I agree with Cariad. I work much harder here as the pt's are constantly being attended to and their orders change hourly sometimes. I work on a tele floor

not a fair comparision with those working on level 0 beds

something that has struck me about discussions on acuity is that there doesn't seem to be the range of different acuity areas that the Uk has

as wellas as the acute . subacute split acute beds i nthe Uk are one of 4 levels of criticalcare provision

level 0 is the ordinary ward / floor

levle 1 has more staffing and monitoring - telemetry areas - 'well' CCU patients , some respiratory patients on CPAP/NIV , 'step down' areas fro m critical care

levwl 2 better staffing, invasive monitoring, single system organ support ...
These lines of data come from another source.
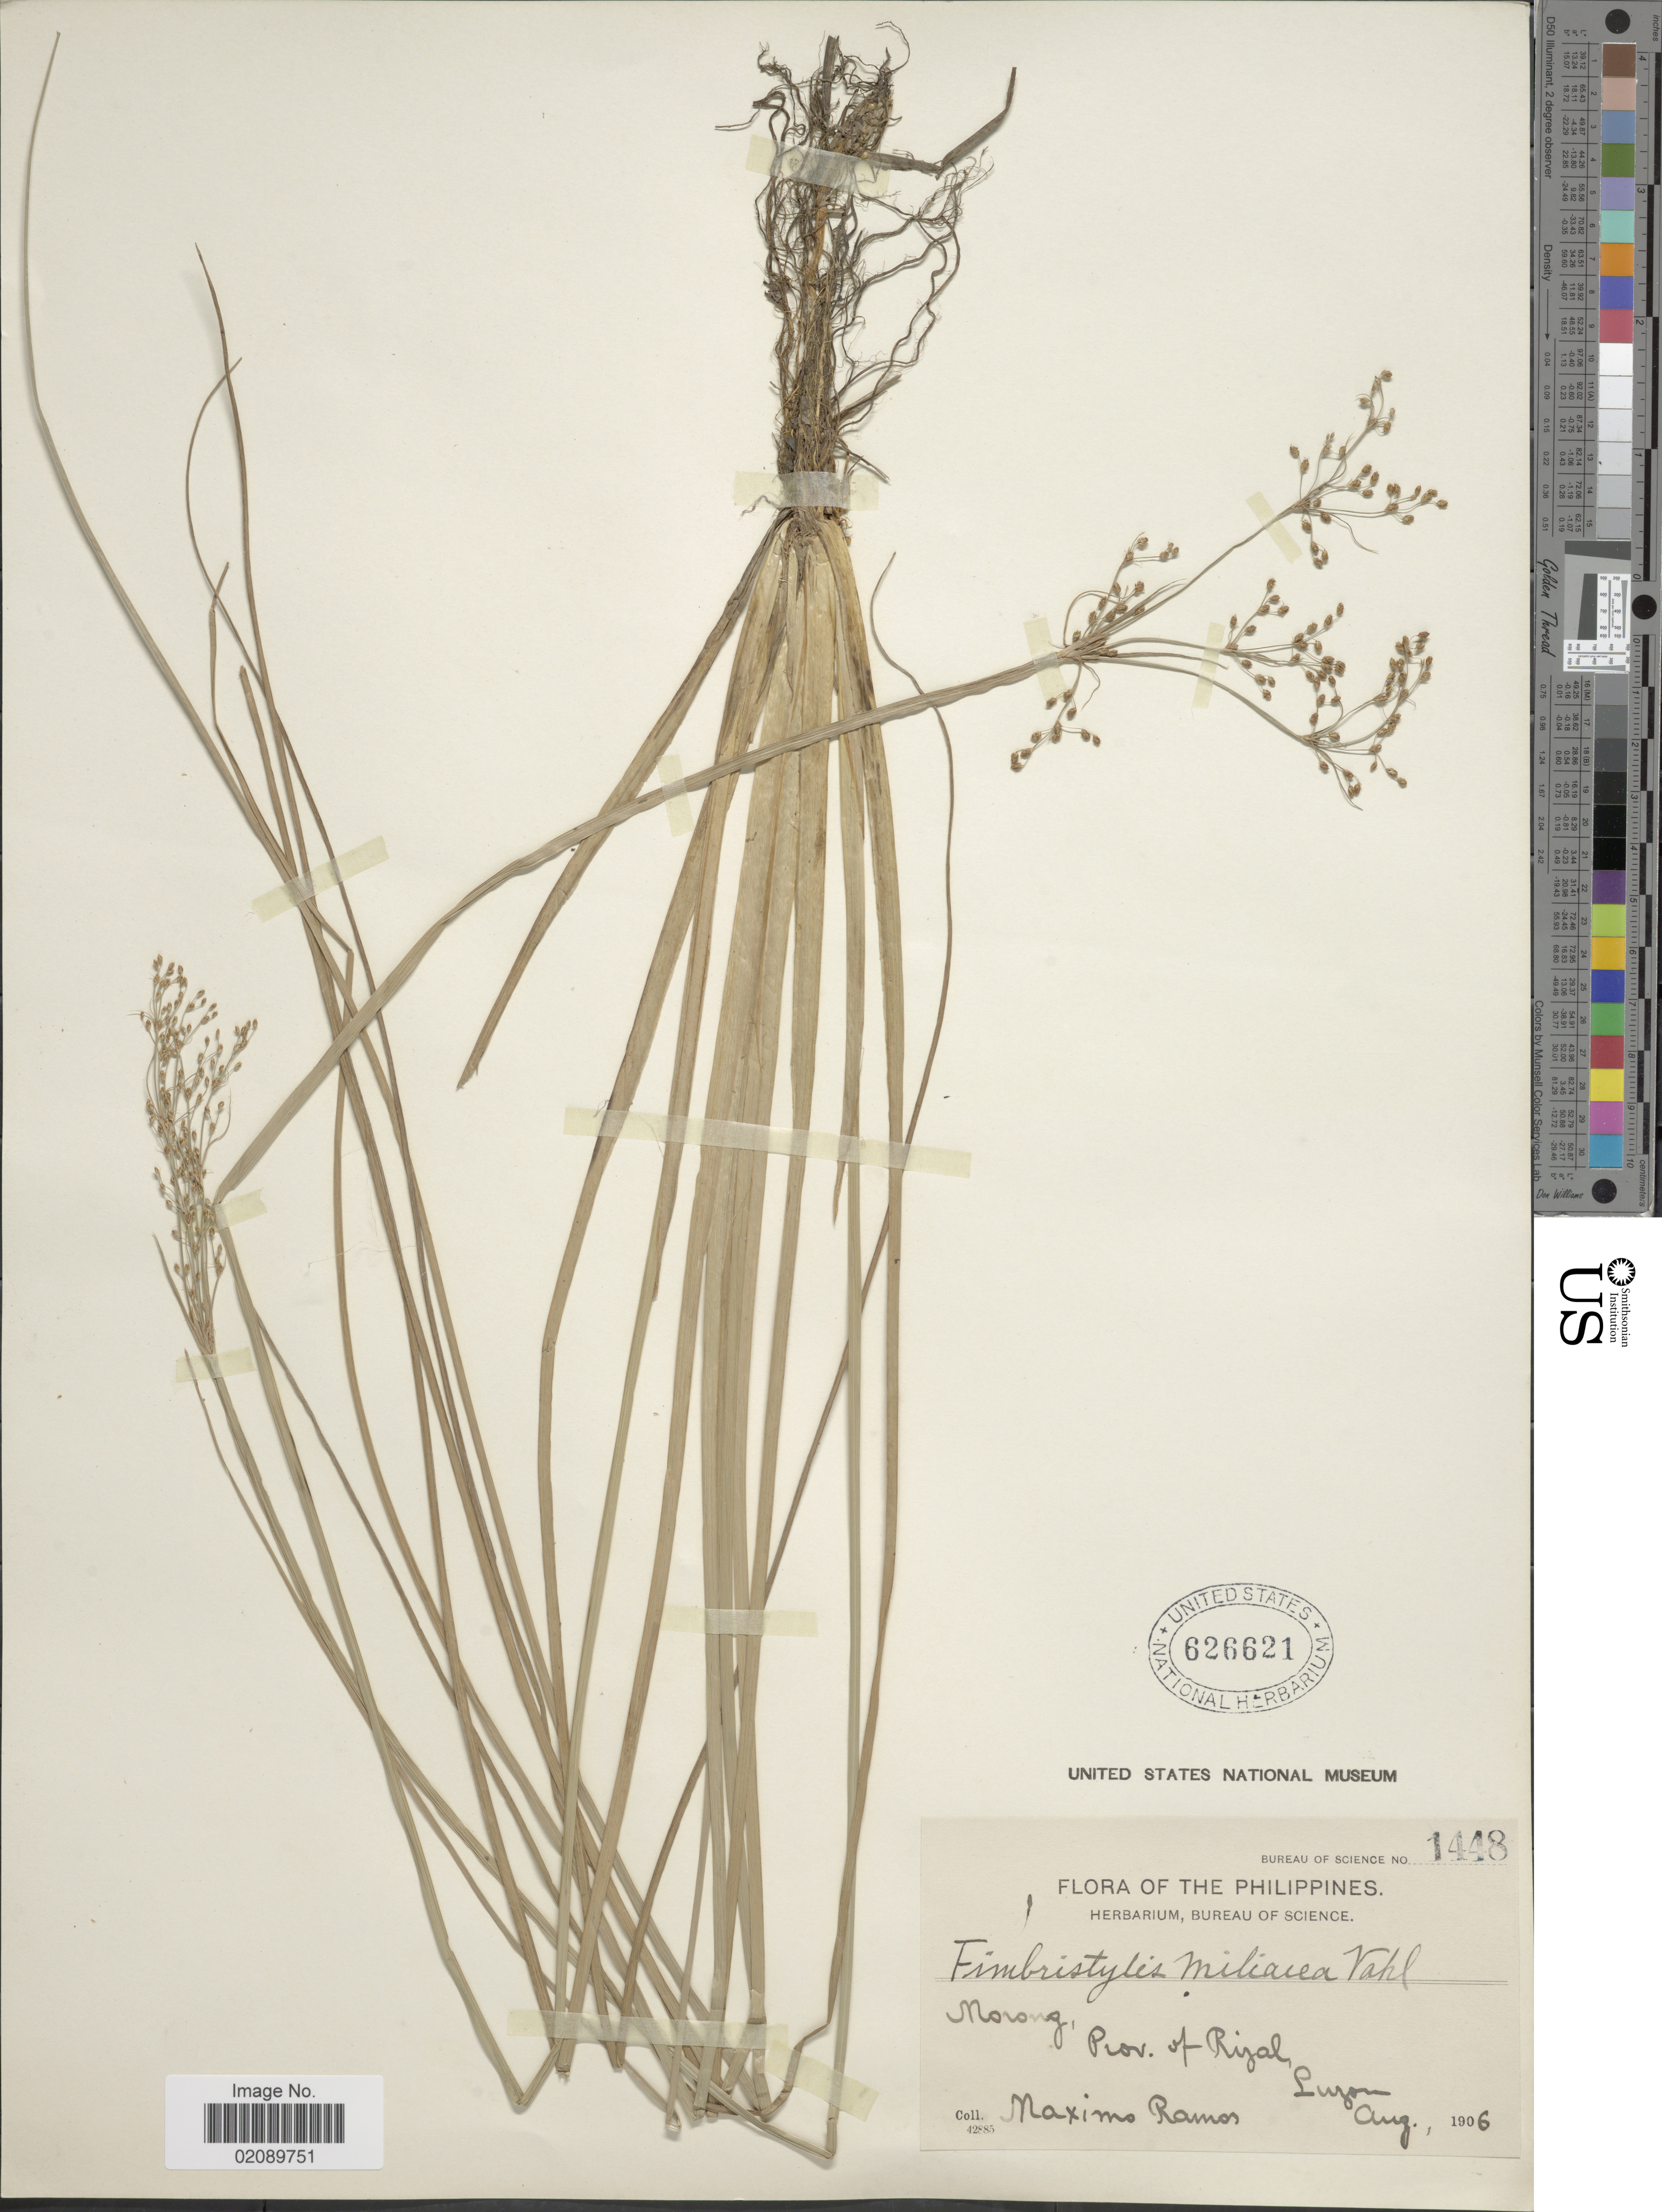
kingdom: Plantae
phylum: Tracheophyta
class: Liliopsida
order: Poales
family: Cyperaceae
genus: Fimbristylis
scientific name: Fimbristylis littoralis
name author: Gaudich.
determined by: Strong, M. T., (US), Smithsonian Institution - National Museum of Natural History (UNITED STATES)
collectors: M. Ramos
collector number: Bureau of Science 1448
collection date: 1906-08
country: Philippines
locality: Morong, Prov. of Rizal, Luzon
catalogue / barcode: US 626621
level 3 being 'full' intensive care

Specializes in med/surg.

My area would have been level 1 according to the above but it was staffed as level 0! Or should I more correctly say AT level 0 :lol2:

reading the post on poor staffing in the NHS has a 3rd year very scared. I'm very pleased to be on an medical ward some poorly but more should be discharged and only here due to social reason patient. however ive been warned the precetorship is a joke and i'm wary of having 8-12 pt especially complaints.i do know frpom talking to a short course midwife RN that the respirator ward isn this trust is pure crisis mangament and a risk to a pin

the workload over here is not always comparable, last night i had 6 patients, one who was on a heparin drip, one post-op, two getting ffp's and platelets and several units of blood between them, which took all night, two with naso-gastric tubes which needed flushed. and hiv and hep-b +ve, never took care of all these conditions at the same time in the uk. and its more team nursing so more help in the uk. you are very much on your own over here to do it all.